After a difficult tour of South Africa where Pakistan lost the Test, ODI and T20 series, coach Mickey Arthur said he was disappointed his team didn’t win the white-ball series as they were as good as the hosts.
However, the coach was glad that speculation surrounding the leadership role of suspended and under-pressure captain Sarfraz Ahmed has ended after the Pakistan board named the keeper batsman as leader at the 2019 World Cup.
“The insecurities around Safi (captain Sarfraz Ahmed) has been put to bed now. And we’ve got clarity with that. I was part of that conversation with the chairman as well. He consulted me, as he did Inzamam (Ul Haq, chief selector) and a couple of others . We have made that decision because we are very comfortable with Sarfraz leading this team forward. So there is clarity, there is no more speculation. We know who is going to lead the team,” Arthur said.
Pakistan have more questions than answers in a World Cup year, and that is never a good position to be in. Having lost all three series in South Africa by a handsome margin, to go with a ‘home’ Test series defeat in UAE to New Zealand and a disastrous Asia Cup campaign, everything from Pakistan’s selection to leadership has been put under the microscope. And rightly so.
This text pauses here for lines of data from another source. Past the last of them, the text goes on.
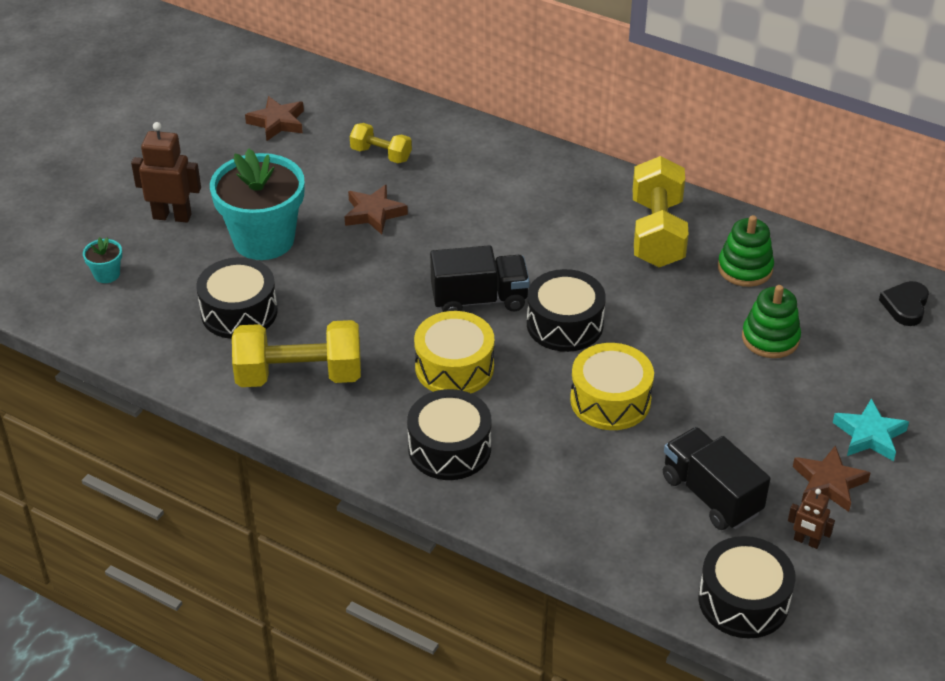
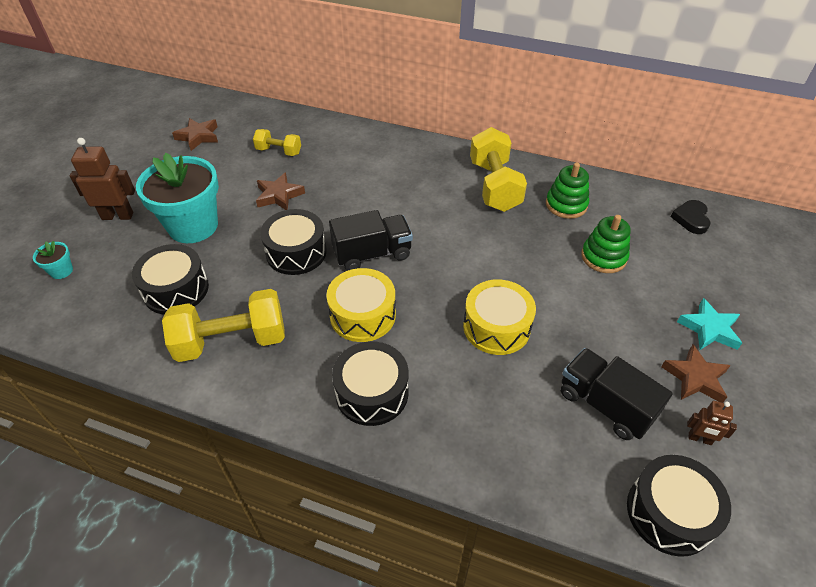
camera: 10 degrees left, 5 degrees up
(564, 324) = (444, 266): black drum -> black drum (296, 252)

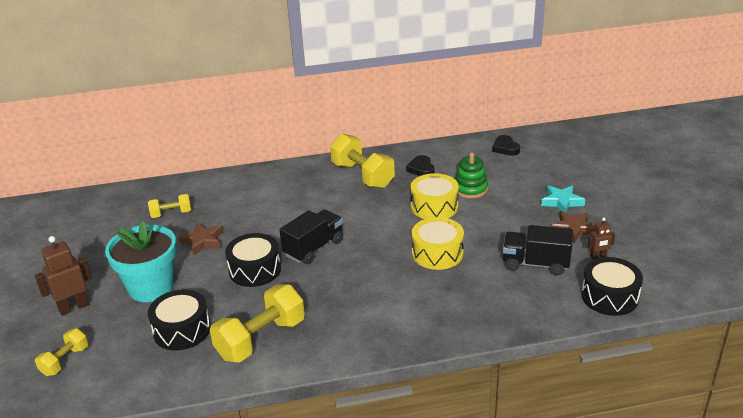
camera: 30 degrees left, 15 degrees down
(61, 271) = (65, 361): turquoise flower pot -> yellow dumbbell
(198, 137) = (86, 229): brown star -> none
(362, 315) = (342, 284): yellow drum -> yellow drum (434, 206)
(372, 393) = (390, 322): black drum -> none
(566, 205) = (421, 169): green stacking toy -> black heart

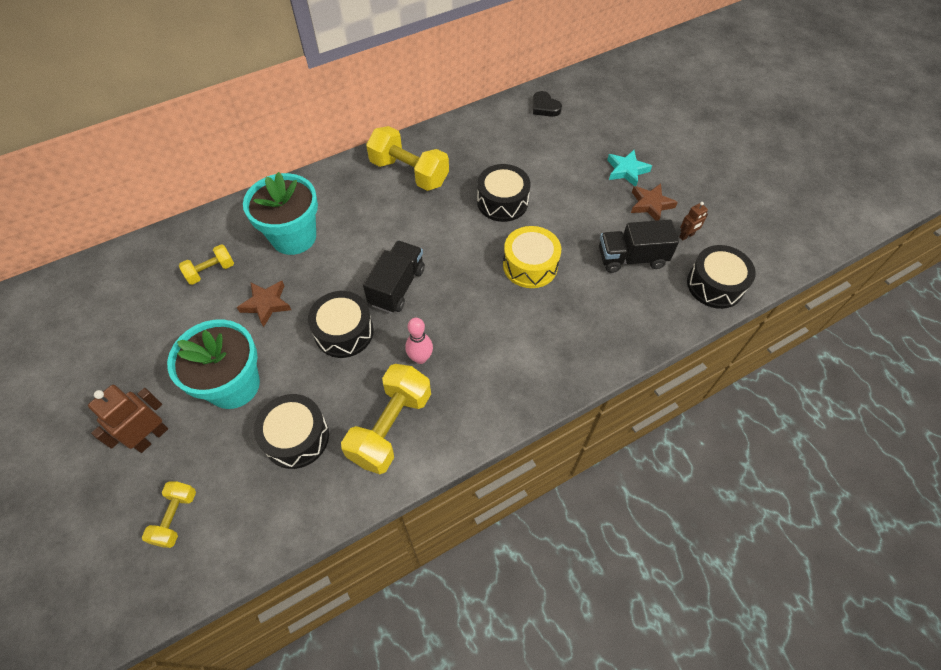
camera: 20 degrees left, 25 degrees up
(246, 203) = (294, 237): none -> turquoise flower pot
(309, 298) = (420, 358): none -> pink bowling pin
(421, 169) = (469, 152): black heart -> none
(434, 206) = (502, 202): yellow drum -> black drum
(470, 189) = (530, 170): green stacking toy -> none

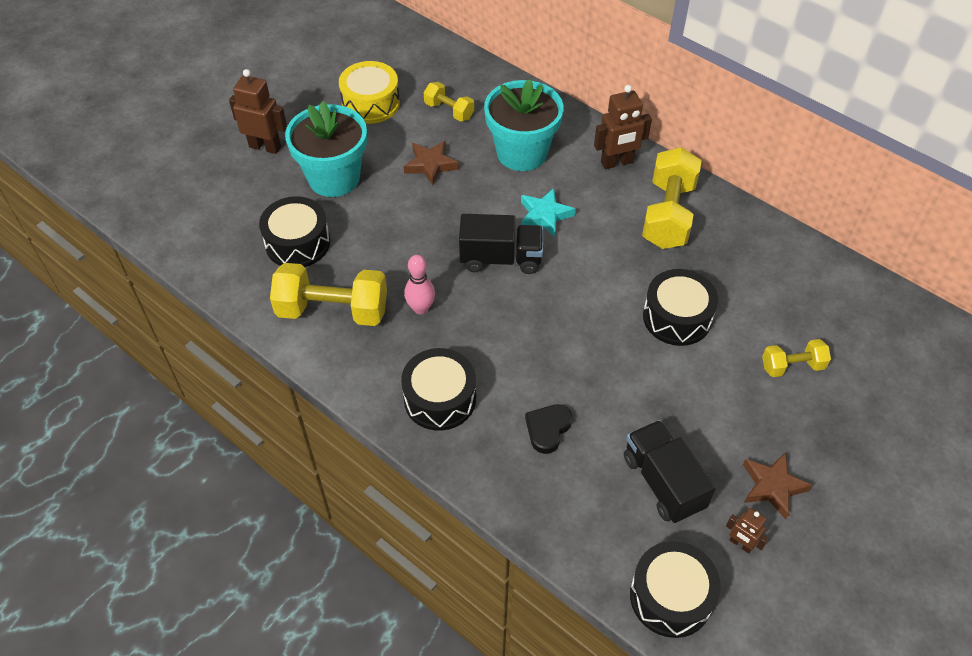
camera: 70 degrees right, 5 degrees down
(175, 517) = (199, 193): yellow dumbbell -> yellow dumbbell (792, 366)
(342, 182) = (617, 163): none -> brown robot
(344, 332) = (425, 235): black drum -> black drum (440, 399)
(530, 265) = (593, 373): yellow drum -> yellow drum (371, 103)
(544, 107) = (877, 316): black heart -> black heart (547, 429)
(626, 170) = (819, 443): turquoise star -> turquoise star (545, 215)

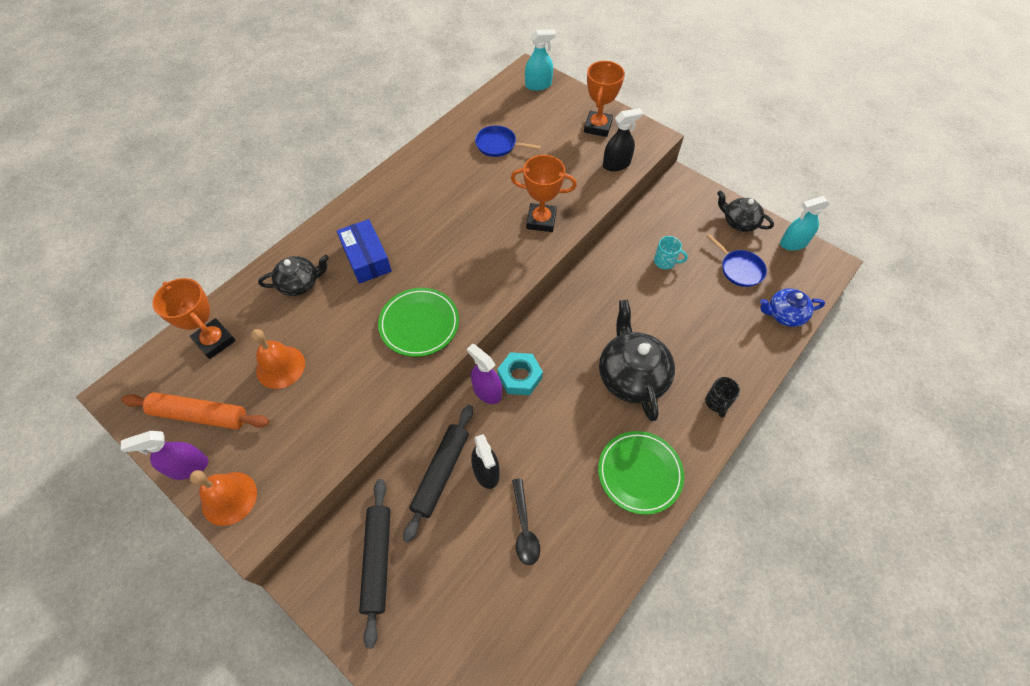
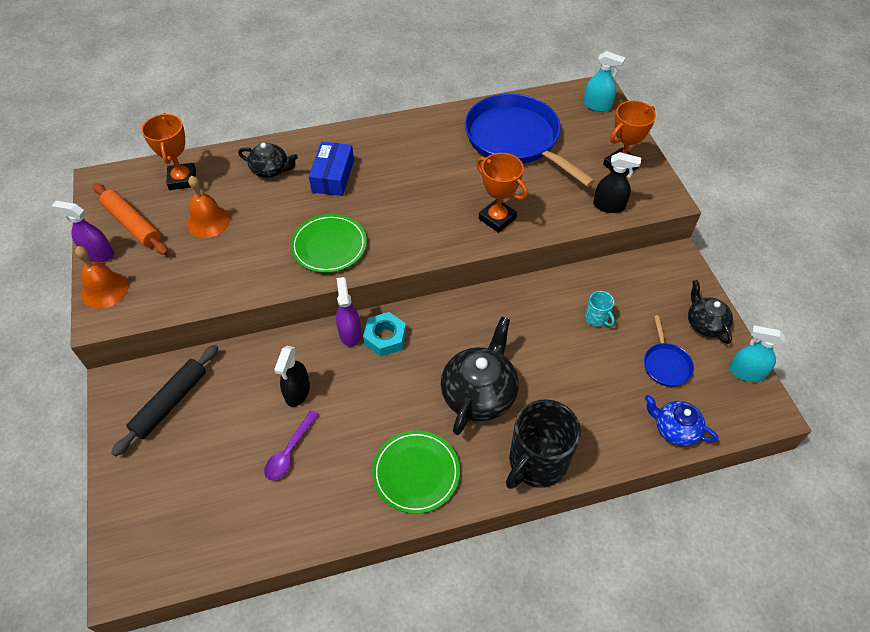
camera: 35 degrees right, 5 degrees down
(441, 473) = (264, 372): black rolling pin -> none
(498, 145) = (515, 139): blue pan -> blue pan, size x2.29
(524, 528) = (289, 452): black spoon -> purple spoon
(717, 402) = (537, 462): black mug -> black mug, size x2.22

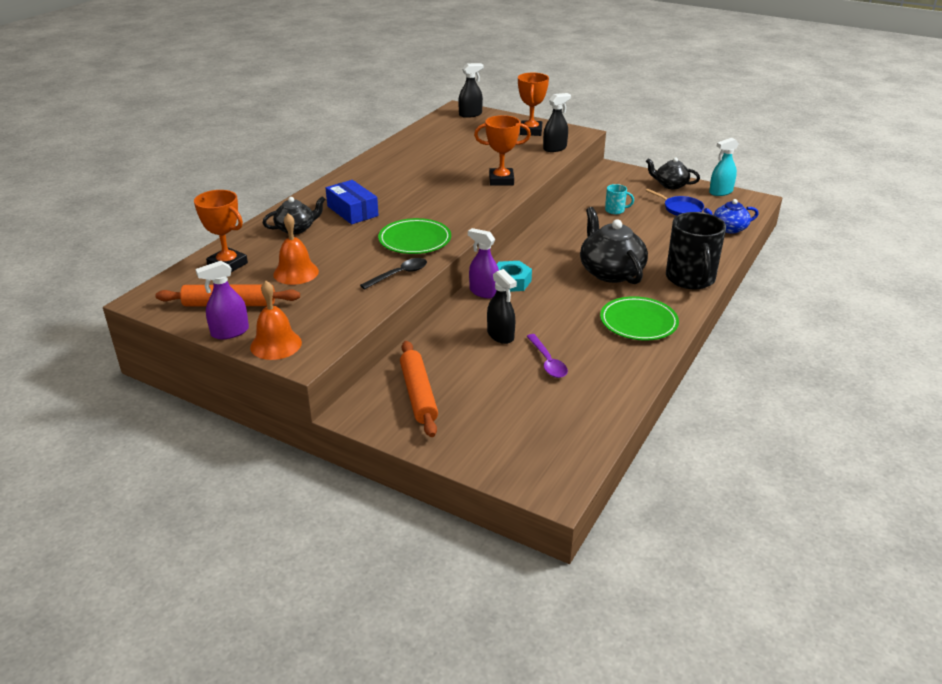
camera: 45 degrees left, 20 degrees down
(170, 403) = (418, 394): black rolling pin -> orange rolling pin
(266, 278) = (399, 274): none -> black spoon
(515, 139) = (447, 146): blue pan -> none
(597, 106) = (470, 114): turquoise spray bottle -> black spray bottle

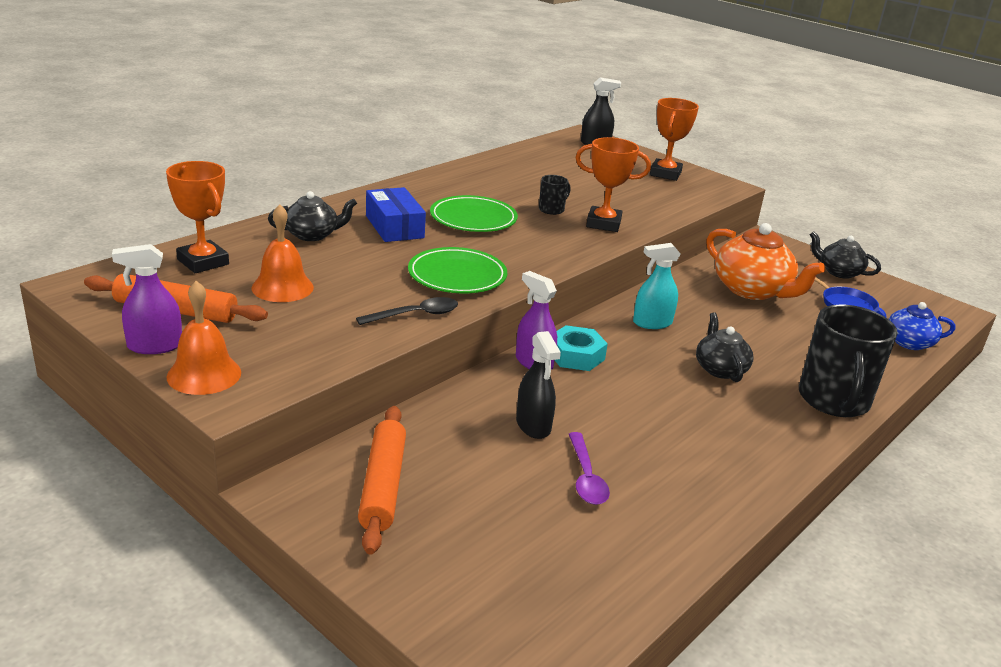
camera: 10 degrees right, 5 degrees down
(460, 176) = (552, 209): none -> black mug
(555, 148) = (689, 198): black spray bottle -> none
(610, 272) = (720, 369): black teapot -> black teapot, size x0.60
(615, 210) = (752, 290): turquoise mug -> orange teapot
(638, 322) = (739, 447): green plate -> green plate (473, 218)
(720, 192) = (907, 293): turquoise spray bottle -> turquoise spray bottle (652, 323)

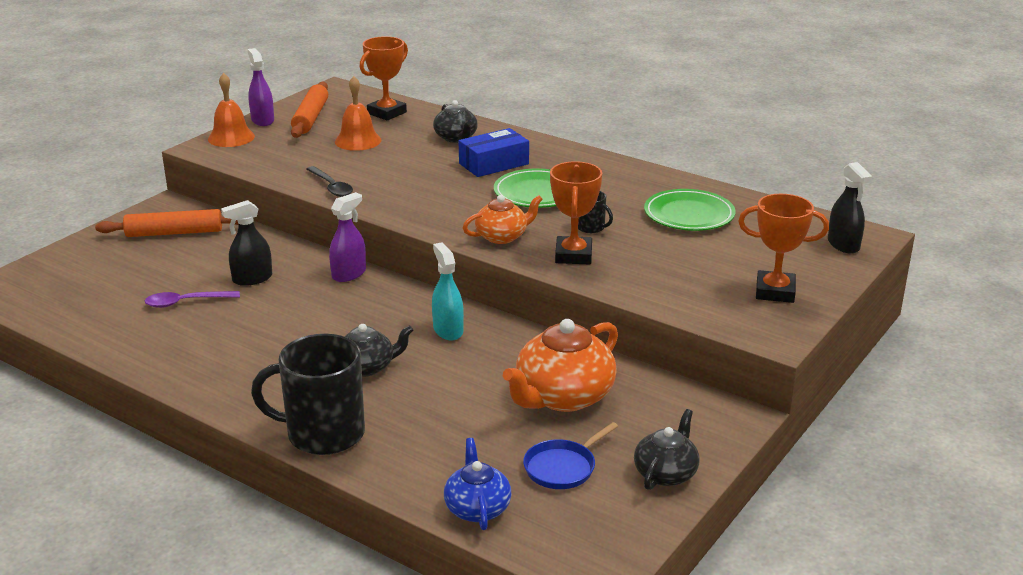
camera: 85 degrees right, 0 degrees up
(457, 275) = (408, 196): green plate -> green plate (689, 215)
(563, 245) = (502, 236): none -> orange teapot
(576, 356) = (367, 292): turquoise nut -> none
But even when things look bleak, there is always time to make the right call and take the first step towards getting back on track. Pakistan’s decision to end all speculation and name Sarfraz Ahmed as captain for the 2019 World Cup is the right one, given the circumstances.
It is no secret that wicketkeeper batsman Sarfraz has lost supporters in Pakistan following successive leadership setbacks on the field, poor returns with the bat and the appalling racist taunt directed at South African all-rounder Andile Phehlukwayo.
That last incident earned him a four-match suspension from the ICC. Given the negativity surrounding Sarfraz’s batting and leadership, it cast a particularly long shadow over his long-term prospects in the captain’s chair.
But this is a World Cup year. The showpiece event in England is less than four months away and there simply is no time for any team – apart from the hapless Sri Lankans – to even consider change in leadership or direction at this point of time.
Which is why when news came of a Pakistan board representative suggesting that the team’s captain for the next set of assignments will be decided after the upcoming Pakistan Super League, it created an unnecessary controversy.
Sarfraz is the man who has led Pakistan in all formats and he didn’t even rest while playing in Zimbabwe last year. Just because results have gone against Pakistan, it does not make sense to tinker with the leadership group at this point. Sarfraz may or may not succeed as captain at the World Cup but a new leader in a diffident dressing room will certainly fail.
Congratulations Sarfaraz on getting selected as Captain for the World Cup 2019..It is a great honour and a massive responsibility..You have what it takes to bring the Trophy home #AllTheBest @SarfarazA_54 @TheRealPCB— Waqar Younis (@waqyounis99) February 6, 2019
At any other time, the Pakistan board would have been justified in considering splitting the white and red ball leadership and even having three different captains. But by announcing Sarfraz as captain for the 2019 World Cup, they have made a timely and wise decision.
Giving the dressing room a clear message is an important and sometimes undervalued aspect of the game. There can be any number of problems plaguing a side but to put question marks over leadership is guaranteed to break a team that has been losing in all formats home and away.
Critics can question selections, series preparations and even workload management of players like Mohammad Amir by the Pakistan staff. But they must also give credit to the board for ensuring at least one loose end was tied up in time.
The men in green can now concentrate on getting their act together as they have much more serious issues to tackle ahead of the World Cup.
Pakistan will play 10 ODIs before the World Cup – five against Australia in the UAE in March and five against England. At least now, they can go in with one major distraction out of the way and focus their energies on getting their players firing again.
Sarfraz has taken Pakistan to the top of he T20 rankings and also captained Pakistan to a historic victory in the Champions Trophy in England in 2017 when Pakistan was ranked at No8 in the eight-team event.
Last month, the ICC suspended Sarfraz for four matches under its anti-racism code for an on-field taunt aimed at South Africa all-rounder Andile Phehlukwayo.
He made a public apology and also apologised in person to Phehlukwayo ahead of the third ODI last week, but the ICC still found him guilty and banned him for the last two one-day games and the first two T20’s.
During the Durban ODI, Sarfraz said: “Black guy…. Where is your mother? What prayer has she said for you today?”